Dijelaskannya juga, dalam proses pemungutan atau iuran setiap warga ini. Yakni tidak semuanya harus dalam bentuk uang. Melainkan, material bangunan, seperti kayu dan seng pun diterima. Karena nantinya, dana dari yang terkumpul akan digunakan membeli material bangunan tersebut.
“Karena namanya sukarela, jadinya apapun diterima. Jika ada warga yang lebih seng dan kayunya, bisa dibawa saat proses pembangunan dimulai,’’ ujarnya.

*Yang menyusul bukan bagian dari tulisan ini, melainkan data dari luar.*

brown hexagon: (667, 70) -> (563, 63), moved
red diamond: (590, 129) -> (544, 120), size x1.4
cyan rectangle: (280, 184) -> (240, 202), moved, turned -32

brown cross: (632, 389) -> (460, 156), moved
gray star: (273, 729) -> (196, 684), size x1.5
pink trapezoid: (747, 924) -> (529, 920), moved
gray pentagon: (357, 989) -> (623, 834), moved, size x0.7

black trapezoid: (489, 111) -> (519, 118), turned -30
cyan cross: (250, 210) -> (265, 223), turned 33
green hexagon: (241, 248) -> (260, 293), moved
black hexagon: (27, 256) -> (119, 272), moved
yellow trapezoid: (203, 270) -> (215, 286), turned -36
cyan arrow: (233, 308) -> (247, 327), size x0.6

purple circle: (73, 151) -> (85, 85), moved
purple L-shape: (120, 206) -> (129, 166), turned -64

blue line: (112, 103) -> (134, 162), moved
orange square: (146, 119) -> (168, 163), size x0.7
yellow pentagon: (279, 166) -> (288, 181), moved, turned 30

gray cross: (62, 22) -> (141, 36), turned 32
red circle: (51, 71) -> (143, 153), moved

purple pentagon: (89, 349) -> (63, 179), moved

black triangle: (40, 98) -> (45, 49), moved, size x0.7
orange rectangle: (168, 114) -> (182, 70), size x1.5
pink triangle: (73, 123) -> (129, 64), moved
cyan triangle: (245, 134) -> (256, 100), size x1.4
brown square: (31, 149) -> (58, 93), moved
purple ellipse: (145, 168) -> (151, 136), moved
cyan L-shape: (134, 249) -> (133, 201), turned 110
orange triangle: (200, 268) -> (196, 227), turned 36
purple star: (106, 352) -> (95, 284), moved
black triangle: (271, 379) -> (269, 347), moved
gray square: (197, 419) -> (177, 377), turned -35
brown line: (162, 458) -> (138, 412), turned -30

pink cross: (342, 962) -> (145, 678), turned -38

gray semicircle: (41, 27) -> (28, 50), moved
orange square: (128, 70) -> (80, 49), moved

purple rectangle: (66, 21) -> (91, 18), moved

Lanjutnya, dalam aksi gotong–royong membangun rumah bagi warga yang menjadi korban ini. Menurutnya bukan kali pertama dilakukan, sebelumnya pun bagi warga yang terdampak juga secara langsung dibangunnya rumah secara gotong-royong.
“Dulu rumahnya Pak Jalin warga di RT 7. Di desa ini memang kami upayakan untuk terus menjaga sikap saling peduli seperti ini sebagai wujud kearifan lokalnya,’’ tuturnya.
Ia berharap, ke depan semangat gotong-royong dapat terus ditingkatkan. Bahkan, tidak hanya aksi ini, melainkan pada aksi lainnya. Pemdes pun akan terus memprakarsai dalam aksi ini agar dapat berjalan dengan baik dan maksimal.
“Tapi,mengenai peran desa sendiri, sejatinya sejak awal sudah memberikan respons cepat bagi warga yang terkena musibah. Misal, dengan mencarikan tempat tinggal sementara dan kebutuhan pokoknya,’’ ujarnya.(***/har)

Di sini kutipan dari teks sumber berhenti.